Sunday, September 28, 2008

"The 'scilence' is deafening"

An editorial in the September 19 issue of Science titled Scilence on page 1605 noted ...there are five times as many people in the United States with a degree in science or engineering currently working in those fields than there are either practicing lawyers or doctors. The "scilence" is deafening. [This line was in the context of the refusal of the recent presidential candidates to engage in a "conversation" on science policy.]
HOWEVER elsewhere in the issue is an article with a subheading A decade after 26 members of the entering class of 1991 earned their Ph.D.s from Yale's elite molecular biophysics and biochemistry program, only one holds a tenured faculty position.
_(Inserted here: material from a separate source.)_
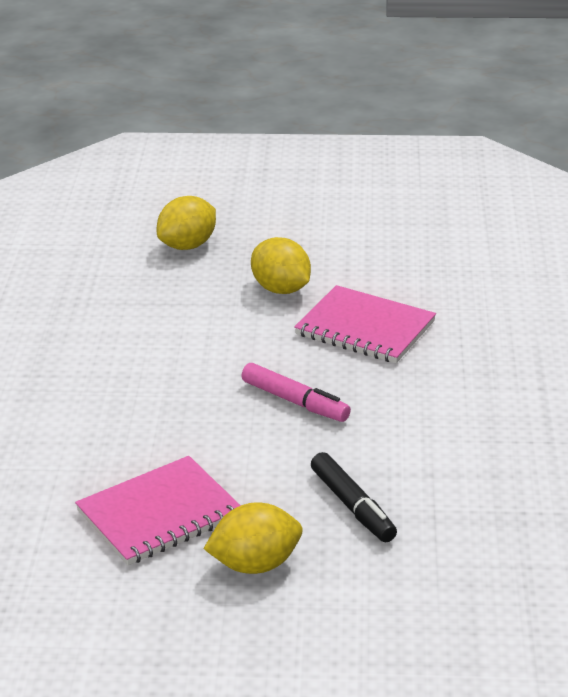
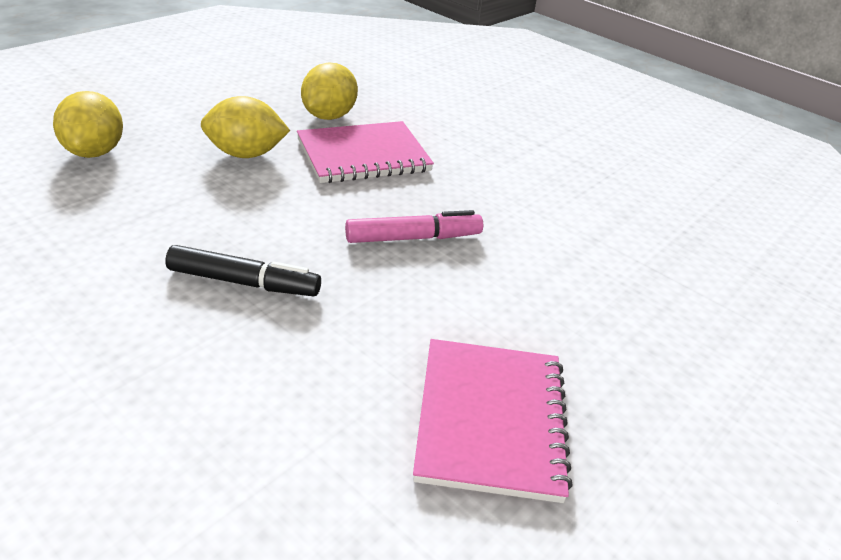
camera: 55 degrees left, 5 degrees up
(255, 565) = (640, 404): yellow lemon -> yellow lemon (329, 116)
(352, 506) = (601, 297): black marker -> black marker (244, 282)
Page 1625 gives a listing of "where they ended up," which includes Tori Willliams Reid, now of Right at Home (home care for seniors), Jennifer Holmes, a patent lawyer at Ropes & Gray, G. Koji Sonoda, library manager at Amgen, Albert Crescenzo, a consultant to Symyx (Iselin, NJ), and Michael Reifler, of Whole Foods.
[321 Science 1622]

The 19 Sept 08 issue of Science also has a "Perspectives" piece titled: Illuminating the Modern Dance of Climate and CO2 which notes "Currently, the amount of CO2 emitted as a result of human activities is about double the amount required to explain the rate of increase of atmospheric CO2." [Did Al Gore mention this?] Noting a historical correlation of 40 ppm CO2(volume)/K, the authors state: However, given the discrepancies between different temperature reconstructions, and the uncertainties associated with interpreting Northern Hemisphere climate proxies in terms of mean global temperature, we estimate a gradient of 20 to 60ppmv per kelvin of global warming.
[321 Science 1642-1643]

One has a short mention of nanoparticle shape shifting. p. 1601

Appreciating fluorine chemistry, LBE notes the article Fluorous tags unstick messy chemical biology problems which includes the text: "Recent innovations suggest a range of potential applications of fluorous tages could be realized in chemical biology..." One has the line: Fluorous tags behave more like molecular "Post-it notes. The article mentions benefits in mass spectrometry (but curiously not NMR): [in fluorous proteomics] the fluorous tags are not prone to fragmentation, so the spectra [sic: patterns] are less complicated.

In passing, note the article "Apoptosis [cell death] Turbocharges Epithelial Morphogenesis." p. 1641.